The Company may have collected the following categories of personal information about you: first name, last name, email, phone number, and company name. You may request that the “data fiduciary” disclose to you the categories and specific pieces of personal information that the Company has collected about you, the business or commercial purpose for collecting your personal information, the categories of personal information that the Company disclosed for a business purpose, and the categories of third parties with whom the Company has shared your personal information. You may also challenge the accuracy and completeness of the information and have it amended as appropriate.

5.3 NO SALE OF PERSONALINFORMATION

The Company does not and will not sell your personal information to third parties.

6 Related Standards and Policies

• Privacy Policy

7 Policy Compliance

7.1 RESPONSIBILITIES

The Senior Vice President of Global Risk & Compliance is responsible for the development, implementation, and maintenance of the Canada Personal Information Protection and Electronic Documents Act Standard.

Company management is accountable for ensuring that the India Digital Personal Data Protection Act Standard and associated standards and guidelines are properly communicated and understood within their respective organizational units. Company management is also responsible for defining, approving, and implementing procedures in its organizational units and ensuring their consistency with the India Digital Personal Data Protection Act Standard Canada Personal Information Protection and associated standards and guidelines. Company management is responsible for the ownership of the systems, applications, and data within its organizational units to ensure the information technology is actively managed.

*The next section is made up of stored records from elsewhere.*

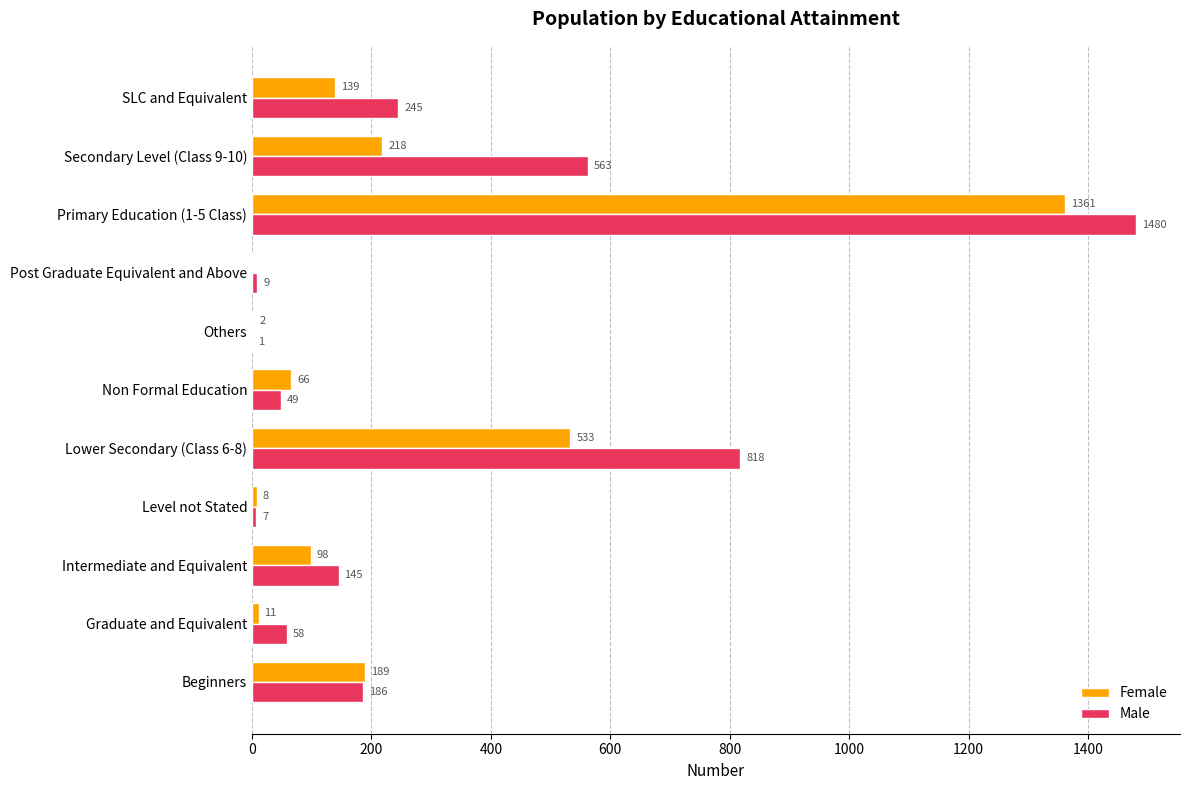

At which category does the chart reach its peak across all series?

Primary Education (1-5 Class)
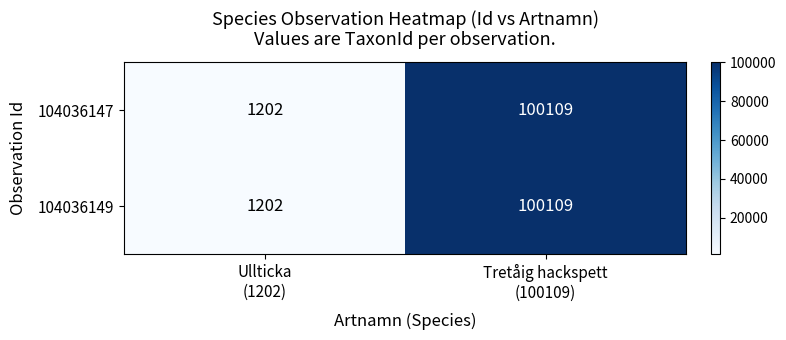

What is the sum of all 104036147 values?

101311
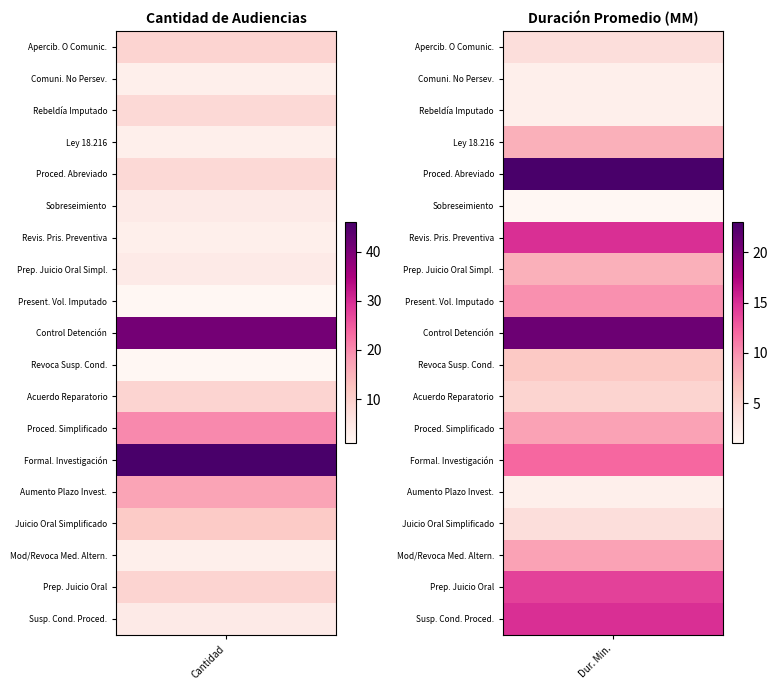

What is the total value across all series at 1?

170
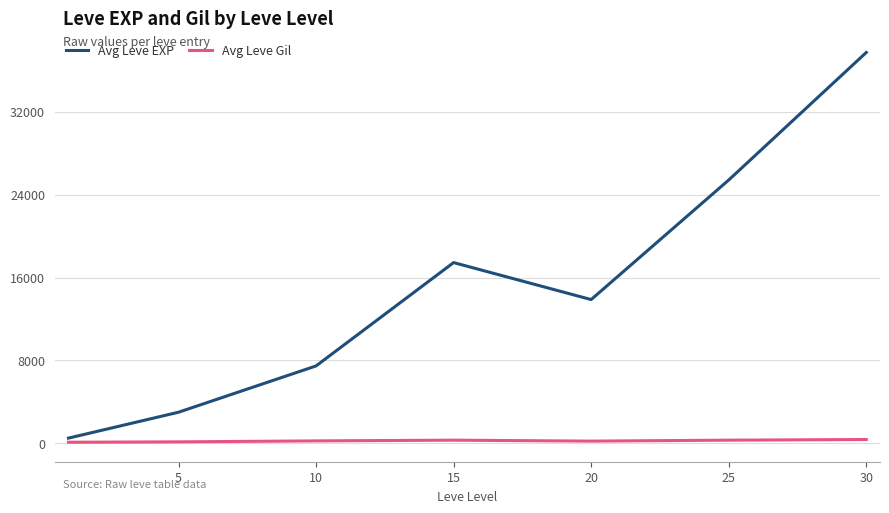

What is the average value of the Avg Leve Gil series?

246.5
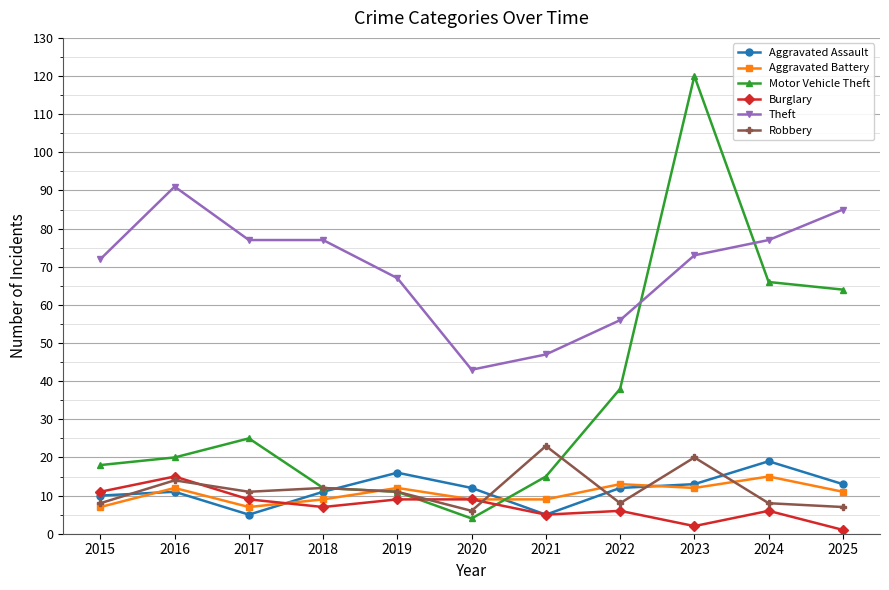

Is the value of Robbery at 2020 greater than the value of Burglary at 2025?

Yes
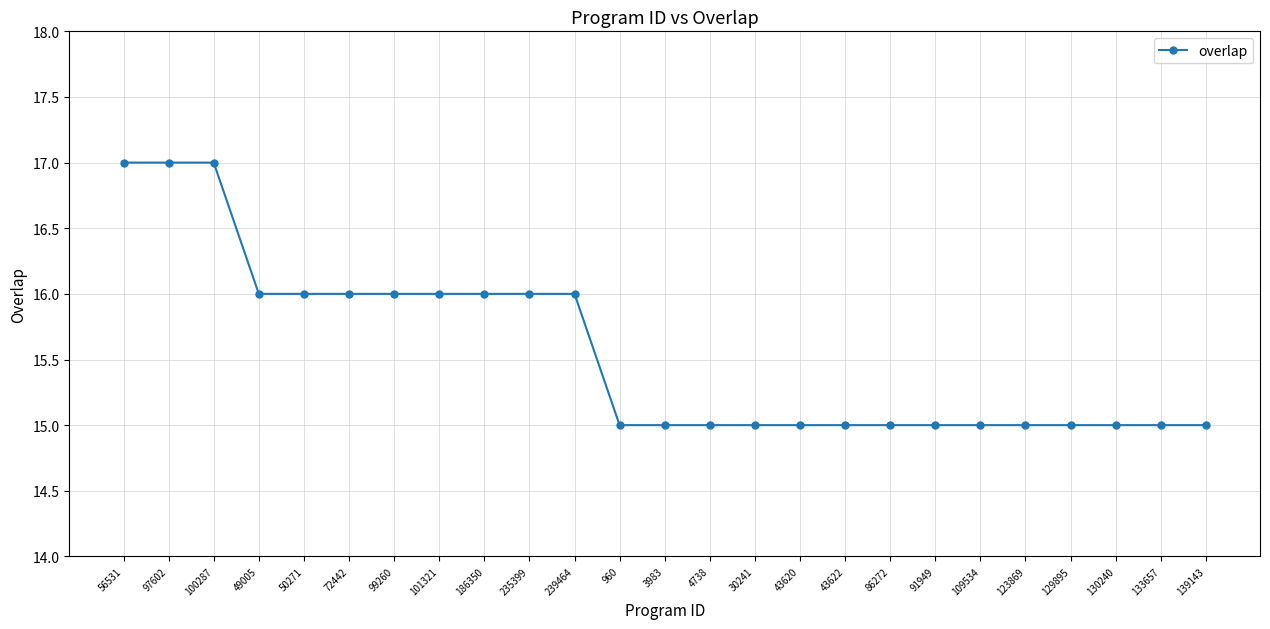

Approximately how many times larger is the value at 133657 compared to 56531?

0.9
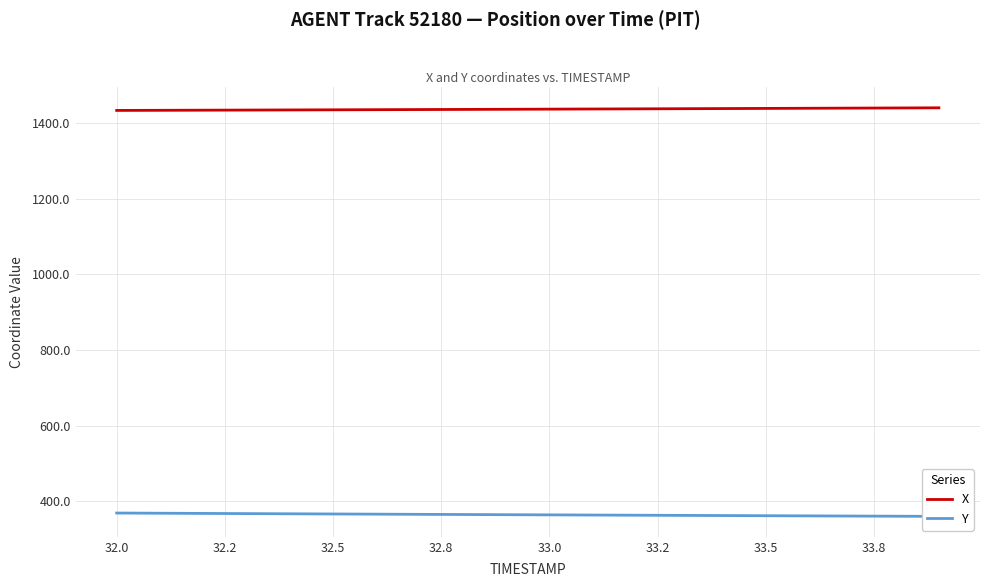

List the series in order of their overall mean, lowest first.

Y, X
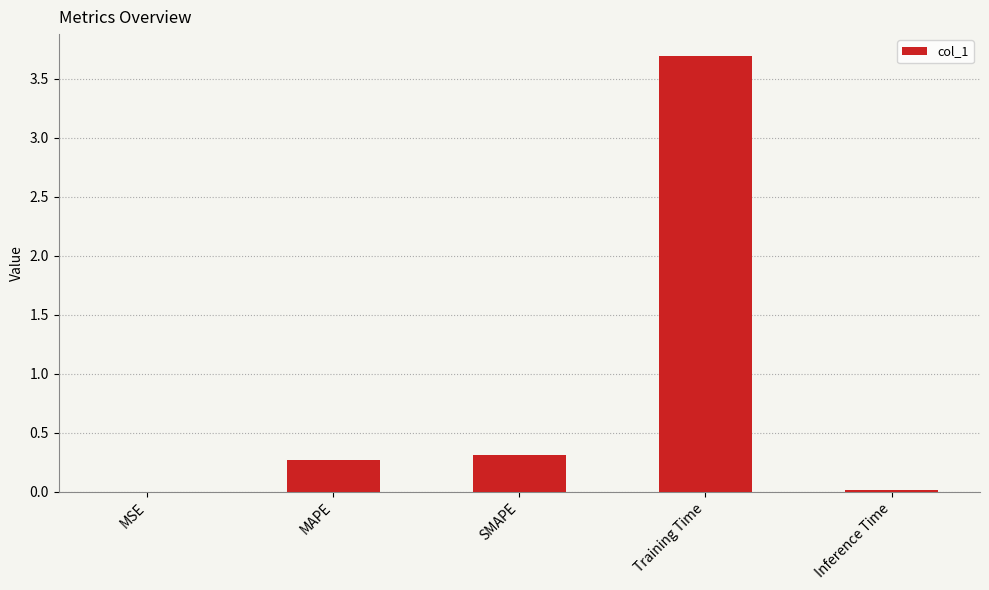

Which label corresponds to the largest value in the chart?

Training Time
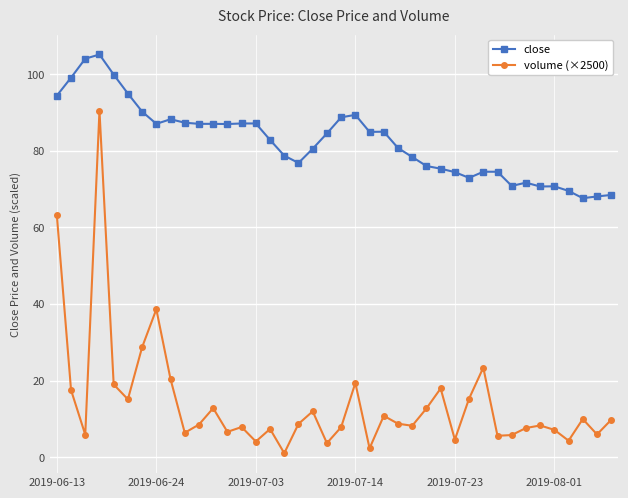

What is the value of the close point at the 36th from the left?

70.8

All individuals, groups, or organizations identified in the scope of this policy are responsible for familiarizing themselves and complying with the India Digital Personal Data Protection Act Standard and associated standards and guidelines.

7.2 COMPLIANCE MEASUREMENT

The Global Risk & Compliance team shall verify compliance with this policy through various methods, including but not limited to, business tool reports, internal and external audits, and feedback to the policy owner.

7.3 ENFORCEMENT

An employee found to have violated this policy shall be subject to disciplinary action, up to and including termination of employment.